Output the data exactly, with every line intact.

(Indoor scene change data)
-- -- --

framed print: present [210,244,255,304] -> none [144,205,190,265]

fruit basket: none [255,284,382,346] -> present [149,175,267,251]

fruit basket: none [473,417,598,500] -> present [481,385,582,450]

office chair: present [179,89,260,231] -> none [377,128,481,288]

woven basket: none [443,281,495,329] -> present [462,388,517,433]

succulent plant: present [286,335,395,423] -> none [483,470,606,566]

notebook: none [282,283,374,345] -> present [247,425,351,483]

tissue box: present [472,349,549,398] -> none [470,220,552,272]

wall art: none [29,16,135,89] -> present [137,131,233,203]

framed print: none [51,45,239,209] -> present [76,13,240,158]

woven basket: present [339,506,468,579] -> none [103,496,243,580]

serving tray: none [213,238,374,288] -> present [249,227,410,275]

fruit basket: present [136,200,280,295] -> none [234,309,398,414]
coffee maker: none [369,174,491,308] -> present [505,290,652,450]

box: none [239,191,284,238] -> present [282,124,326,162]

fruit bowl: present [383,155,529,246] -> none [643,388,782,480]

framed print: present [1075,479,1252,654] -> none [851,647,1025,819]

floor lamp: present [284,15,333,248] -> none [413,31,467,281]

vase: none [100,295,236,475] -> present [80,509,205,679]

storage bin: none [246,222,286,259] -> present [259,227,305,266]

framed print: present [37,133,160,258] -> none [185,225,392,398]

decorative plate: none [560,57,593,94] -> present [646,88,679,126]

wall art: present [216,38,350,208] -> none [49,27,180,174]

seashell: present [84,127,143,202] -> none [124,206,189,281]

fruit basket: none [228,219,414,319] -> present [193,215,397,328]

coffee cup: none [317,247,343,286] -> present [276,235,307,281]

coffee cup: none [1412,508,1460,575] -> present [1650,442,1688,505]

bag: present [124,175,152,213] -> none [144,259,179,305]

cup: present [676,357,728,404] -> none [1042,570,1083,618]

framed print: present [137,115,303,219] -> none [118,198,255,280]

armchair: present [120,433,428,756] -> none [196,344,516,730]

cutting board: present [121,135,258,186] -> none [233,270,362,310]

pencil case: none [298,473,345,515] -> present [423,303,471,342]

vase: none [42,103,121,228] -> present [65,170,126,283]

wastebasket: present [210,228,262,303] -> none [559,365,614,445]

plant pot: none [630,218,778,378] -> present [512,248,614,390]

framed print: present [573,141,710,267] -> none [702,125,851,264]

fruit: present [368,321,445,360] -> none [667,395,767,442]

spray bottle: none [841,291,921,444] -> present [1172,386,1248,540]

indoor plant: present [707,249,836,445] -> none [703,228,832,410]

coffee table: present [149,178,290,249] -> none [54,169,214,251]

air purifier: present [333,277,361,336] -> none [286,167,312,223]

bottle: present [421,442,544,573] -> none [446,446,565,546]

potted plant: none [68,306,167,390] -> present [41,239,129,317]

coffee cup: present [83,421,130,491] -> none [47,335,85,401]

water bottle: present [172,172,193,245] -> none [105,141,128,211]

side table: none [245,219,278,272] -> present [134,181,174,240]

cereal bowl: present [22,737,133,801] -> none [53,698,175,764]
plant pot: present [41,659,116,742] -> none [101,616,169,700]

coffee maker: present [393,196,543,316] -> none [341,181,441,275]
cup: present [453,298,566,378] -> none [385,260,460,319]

-- -- --

Solution to the problem:
framed print: present [210,244,255,304] -> none [144,205,190,265]

fruit basket: none [255,284,382,346] -> present [149,175,267,251]

fruit basket: none [473,417,598,500] -> present [481,385,582,450]

office chair: present [179,89,260,231] -> none [377,128,481,288]

woven basket: none [443,281,495,329] -> present [462,388,517,433]

succulent plant: present [286,335,395,423] -> none [483,470,606,566]

notebook: none [282,283,374,345] -> present [247,425,351,483]

tissue box: present [472,349,549,398] -> none [470,220,552,272]

wall art: none [29,16,135,89] -> present [137,131,233,203]

framed print: none [51,45,239,209] -> present [76,13,240,158]

woven basket: present [339,506,468,579] -> none [103,496,243,580]

serving tray: none [213,238,374,288] -> present [249,227,410,275]

fruit basket: present [136,200,280,295] -> none [234,309,398,414]
coffee maker: none [369,174,491,308] -> present [505,290,652,450]

box: none [239,191,284,238] -> present [282,124,326,162]

fruit bowl: present [383,155,529,246] -> none [643,388,782,480]

framed print: present [1075,479,1252,654] -> none [851,647,1025,819]

floor lamp: present [284,15,333,248] -> none [413,31,467,281]

vase: none [100,295,236,475] -> present [80,509,205,679]

storage bin: none [246,222,286,259] -> present [259,227,305,266]

framed print: present [37,133,160,258] -> none [185,225,392,398]

decorative plate: none [560,57,593,94] -> present [646,88,679,126]

wall art: present [216,38,350,208] -> none [49,27,180,174]

seashell: present [84,127,143,202] -> none [124,206,189,281]

fruit basket: none [228,219,414,319] -> present [193,215,397,328]

coffee cup: none [317,247,343,286] -> present [276,235,307,281]

coffee cup: none [1412,508,1460,575] -> present [1650,442,1688,505]

bag: present [124,175,152,213] -> none [144,259,179,305]

cup: present [676,357,728,404] -> none [1042,570,1083,618]

framed print: present [137,115,303,219] -> none [118,198,255,280]

armchair: present [120,433,428,756] -> none [196,344,516,730]

cutting board: present [121,135,258,186] -> none [233,270,362,310]

pencil case: none [298,473,345,515] -> present [423,303,471,342]

vase: none [42,103,121,228] -> present [65,170,126,283]

wastebasket: present [210,228,262,303] -> none [559,365,614,445]

plant pot: none [630,218,778,378] -> present [512,248,614,390]

framed print: present [573,141,710,267] -> none [702,125,851,264]

fruit: present [368,321,445,360] -> none [667,395,767,442]

spray bottle: none [841,291,921,444] -> present [1172,386,1248,540]

indoor plant: present [707,249,836,445] -> none [703,228,832,410]

coffee table: present [149,178,290,249] -> none [54,169,214,251]

air purifier: present [333,277,361,336] -> none [286,167,312,223]

bottle: present [421,442,544,573] -> none [446,446,565,546]

potted plant: none [68,306,167,390] -> present [41,239,129,317]

coffee cup: present [83,421,130,491] -> none [47,335,85,401]

water bottle: present [172,172,193,245] -> none [105,141,128,211]

side table: none [245,219,278,272] -> present [134,181,174,240]

cereal bowl: present [22,737,133,801] -> none [53,698,175,764]
plant pot: present [41,659,116,742] -> none [101,616,169,700]

coffee maker: present [393,196,543,316] -> none [341,181,441,275]
cup: present [453,298,566,378] -> none [385,260,460,319]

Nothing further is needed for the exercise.